第4話 転機

「荷物の整理でもしてみるか。」

 野球ができなくなって東京にいる意味もなくなった僕は田舎に帰る事を考えなければなない時期にきていた。その前に両親に言わなければ…。その事が心に刺さった棘の様にチクチクと僕の心を苦しめた。あの日から、もう2ヶ月が過ぎようとしていた。

 ダンボールをいくつか空けた時、僕は思わず声をあげた。

 「こんな物、持ってきてたんだ。」

 それは旧式のカメラで、僕がまだ小学生だった頃、今はもう亡くなったおじいちゃんが買ってくれた物だった。当時は最新式でかなり値がはった記憶がある。

 「一生のお願いだから。これから一生おもちゃを欲しいなんて言わないから。」

 自分でも嘘だとわかっているのにそう言い切って、おじいちゃんに買ってもらった。

 これを最後に使ったのはいつだろう?

 「まだフィルムが残ってるや。」

 古いカメラを手に持ってポウに向けた。ずっしりと重たいカメラを右手に持つと流石に手首に痛みが走る。左手でカメラを持って、

シャッターボタンを右手で押す事にした。

 「せっかくだからアップな。」

 ポウの顔がファインダー一杯になる程のアップでポウの顔を捉えた。

 「カシャン」

 カメラが懐かしい音を立ててポウは写真に納まった。

 そんな写真の事はすっかり忘れていた頃、僕は立ち読みしていた雑誌に「大切な物の写真募集」の広告を見つけた。

 “物でも人でも何でもかまいません。あなたの大切な物、教えて下さい”

 確かそんなうたい文句だったと思う。

 「そういえばあの写真、もう現像されてるはずだな。」

 雑誌をパタンと閉じて、僕はカメラ屋に向かった。

 現像された写真には中学生の僕が写っていた。まだ東京に来る前で中学の野球のユニフォームを着て写真に写っている。これは確か、中学三年の最後の試合で僕がさよならホームランを打った日だ。みんなの羨望の眼差しを思い出して僕の胸は熱くなった。監督の胴上げ、その後のお疲れ会、その日起こった事をしっかりとこのカメラは記憶していたのだ。

写真の中の僕は自信と希望に満ち溢れている。その笑顔が眩しすぎて、僕は急いで写真をめくった。

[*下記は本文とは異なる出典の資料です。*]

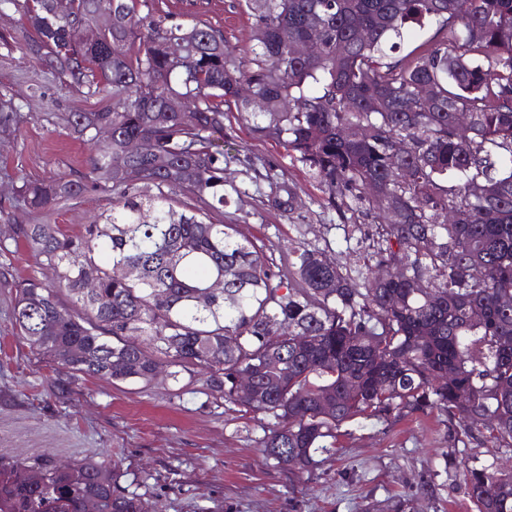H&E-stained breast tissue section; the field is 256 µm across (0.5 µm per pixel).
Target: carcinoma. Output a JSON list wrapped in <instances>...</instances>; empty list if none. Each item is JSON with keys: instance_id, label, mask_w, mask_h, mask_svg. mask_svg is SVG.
I'll return each mask as SVG.
<instances>
[{"instance_id": "1", "label": "carcinoma", "mask_w": 512, "mask_h": 512, "mask_svg": "<svg viewBox=\"0 0 512 512\" xmlns=\"http://www.w3.org/2000/svg\"><path fill=\"white\" fill-rule=\"evenodd\" d=\"M70 3L58 16L50 0H0L1 12L22 13L38 66L87 100L109 98L64 116L90 148L89 170L24 180L14 199L41 212L103 193L110 207L75 234L7 217L12 240L54 271L15 283L12 322L68 369L59 386L201 376L206 398L261 415L262 453L294 475L343 428L405 411L442 412L465 447L512 448V0H245L256 41L247 59L219 27L166 23L154 0ZM108 10L112 25L86 44L82 29ZM314 20L321 54L291 56ZM429 22L438 38L393 58L411 26ZM424 82L437 87L433 108L414 97ZM243 84L263 111H249ZM172 98L194 124L169 109ZM234 109L309 168L330 207L373 212L375 237L351 248L354 265L328 264L301 242L277 263L235 225L211 221L229 203L230 162L258 173L276 208L294 209L278 162L224 153ZM19 118L13 98H0V132ZM131 139L145 152L112 168ZM403 140L406 154H393ZM450 210L461 222L448 223ZM217 279L224 290L212 295ZM242 373L257 377L250 398L236 389ZM462 474L477 512H512V473L466 462ZM0 512L148 510L112 467L46 456L0 465Z\"/></svg>"}]
</instances>
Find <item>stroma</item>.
I'll list each match as a JSON object with an SVG mask.
<instances>
[{
	"label": "stroma",
	"mask_w": 512,
	"mask_h": 512,
	"mask_svg": "<svg viewBox=\"0 0 512 512\" xmlns=\"http://www.w3.org/2000/svg\"><path fill=\"white\" fill-rule=\"evenodd\" d=\"M158 8L179 23L202 19L223 28L237 52L253 44L243 0H158ZM2 33L14 40L0 44V94L13 96L23 114L14 131L0 133V209L6 210L20 179L87 171L88 151L62 117L95 110L100 102L84 99L67 81L35 66L20 13L0 14ZM224 149L277 160L297 193L293 211L276 209L267 201L266 182L228 164L224 182L241 195L225 206V223L273 258L301 240L336 265L349 266V242L373 233L372 218H343L327 207L324 189L308 168L278 141L256 137L238 113L225 122ZM105 203L104 195L90 194L19 218L75 232ZM0 242L2 462L27 464L46 455L62 463L103 462L116 467L121 489L142 495L153 512H365L370 505L384 512L398 497L405 512H475L462 481V457L512 467V448L454 447L447 417L433 410L351 427L335 448L318 453L312 471L296 477L262 454L263 432L252 414L206 402L201 381L182 379L175 396L163 379L144 387L85 376L59 390L65 369L33 353L11 320L14 285L32 274L34 262L24 246L10 241L9 225L1 219Z\"/></svg>",
	"instance_id": "1"
}]
</instances>
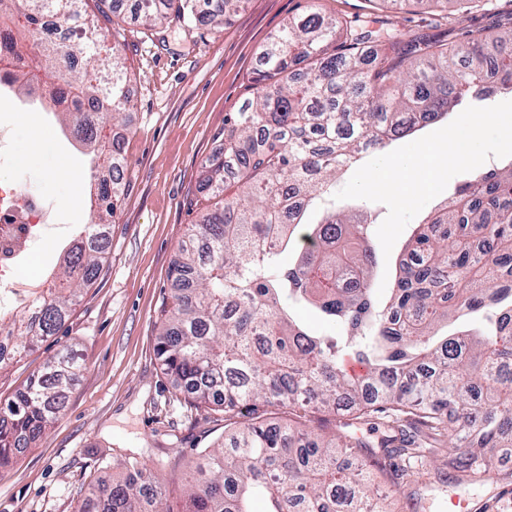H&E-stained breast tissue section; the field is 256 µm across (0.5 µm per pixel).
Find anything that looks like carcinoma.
<instances>
[{"instance_id":"cac0c4a2","label":"carcinoma","mask_w":512,"mask_h":512,"mask_svg":"<svg viewBox=\"0 0 512 512\" xmlns=\"http://www.w3.org/2000/svg\"><path fill=\"white\" fill-rule=\"evenodd\" d=\"M84 0H0L4 50L23 57L71 99L62 120L93 154L97 216L71 240L55 274L20 318L0 307V371L55 335L106 255L107 223L122 183L121 146L104 134L130 109L123 59L101 56ZM240 0H138L151 22L223 25ZM463 14L483 0H429ZM79 15L80 29L49 33L45 19ZM512 96V17L492 34L439 44L408 38L388 20L326 16L315 5L289 19L265 52L256 92L224 118V151L205 162L201 188L221 207L189 228L169 272L171 303L158 326L161 369L187 384L194 406L224 412V437L198 451L181 512H385L377 475L397 457L432 450L442 429L453 467L480 476L499 448H512V156L475 169L441 209L418 225L384 302L369 223L336 205L315 224L309 209L336 177L370 155L455 111L459 101ZM304 242L294 263L280 255ZM303 301L341 331L323 336L299 321ZM468 316L482 328L439 326ZM353 350L370 368L345 377L338 355ZM81 370L68 352L48 361L0 407V469L60 414V396ZM347 412L318 431L271 423L288 404ZM388 413L392 433L358 432ZM117 478L89 485L74 512H170L165 489L138 460L117 459Z\"/></svg>"}]
</instances>
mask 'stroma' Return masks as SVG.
Here are the masks:
<instances>
[{
    "label": "stroma",
    "instance_id": "35a3bbf8",
    "mask_svg": "<svg viewBox=\"0 0 512 512\" xmlns=\"http://www.w3.org/2000/svg\"><path fill=\"white\" fill-rule=\"evenodd\" d=\"M312 0H243L230 24L189 28L174 19L146 23L134 0L86 9L104 43L119 41L130 80L131 108L111 126L127 164L123 192L109 222L106 262L84 289L58 335L0 372V401L22 391L45 360L61 349L82 363L66 391L56 423L0 470V512H74L90 481L111 480L113 456L146 465L166 459L156 475L171 512L182 508L184 479L197 451L224 430V414L200 411L185 385L164 374L157 356V321L170 292L169 269L191 224L215 198L200 188L205 160L221 147L224 116L255 92L261 53L289 18ZM512 12V0H486L463 25L450 22L429 0L404 10L380 8L410 36L453 41L467 31H491ZM49 95L29 101L17 88L0 90V124L11 147L45 137L48 148L31 163L0 168V180L50 198L67 230L89 224L91 170L84 147L57 121ZM63 255L61 238H39L19 271L44 280ZM488 479L444 471L431 458L396 461L400 483L378 477V490L398 512H449L452 500L467 512H512V448L502 449Z\"/></svg>",
    "mask_w": 512,
    "mask_h": 512
}]
</instances>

 最後の一枚は先日僕がポウを撮った写真だった。同じカメラの中で6年間の月日が流れている。そして思いがけず、ここにはポウが写っている。

 写真一杯のポウはじっと僕を見つめている。 

 「えっ?」

 写真のポウの目の中に、左手にカメラを構えた僕の姿が映っている。そしてファインダーを覗いている僕は嬉しそうに笑っている。僕の笑顔を僕は久しぶりに見た。

 「なかなかいい写真だぞ。」

 ポウに見せてあげる。ポウは「ポウ」と小さく鳴いた。


 写真応募にはたった一つ条件があった。タイトルをつける事。僕は写真を見た時の直感で

 「見守ってるよ」

とタイトルをつけた。


 その写真を投函した夜に田舎の母からの電話が鳴った。

 「監督さんから話しば聞いたよ。もう、帰って来んしゃい。野球だけが人生じゃなかっちゃけん、こっちに戻ってきて田舎で就職ば探せば良かたい。あんたが落ち込んどりゃせんかと思って、お父ちゃんもお母ちゃんもそればっかりば心配しよったとよ。どげんなっても、あんたは父ちゃんと母ちゃんの子やけん、何も心配せんで良か。気持ちの整理がついたらこっちに帰って来んね。」

田舎の両親宛に監督がお詫びの電話をかけたらしかった。「プロの選手にすると約束して大事な息子さんを預かったのに、本当に申し訳ない事をした」と両親に謝ったそうだ。あの診察室以来、監督とは連絡も取っていなかった。恥ずかしくて僕は息苦しくなった。田舎の両親に怪我の報告をする件でもそうだが、監督の事も、申し訳なさと感謝と、あれだけお世話になっておきながらいまだに挨拶一つしに行けない弱さにものすごい情けなさを覚えながら何一つ行動を起こせずにいた。僕がプロの選手になる事への情熱は、もしかしたら僕よりも監督の方が上だったのかもしれない。診察室での監督の顔を思い浮かべると、監督の夢をも奪ってしまった様で罪悪感がさらに加わり、あれから数ヶ月経った今も、結局僕は監督に連絡を取る事すらできなかった。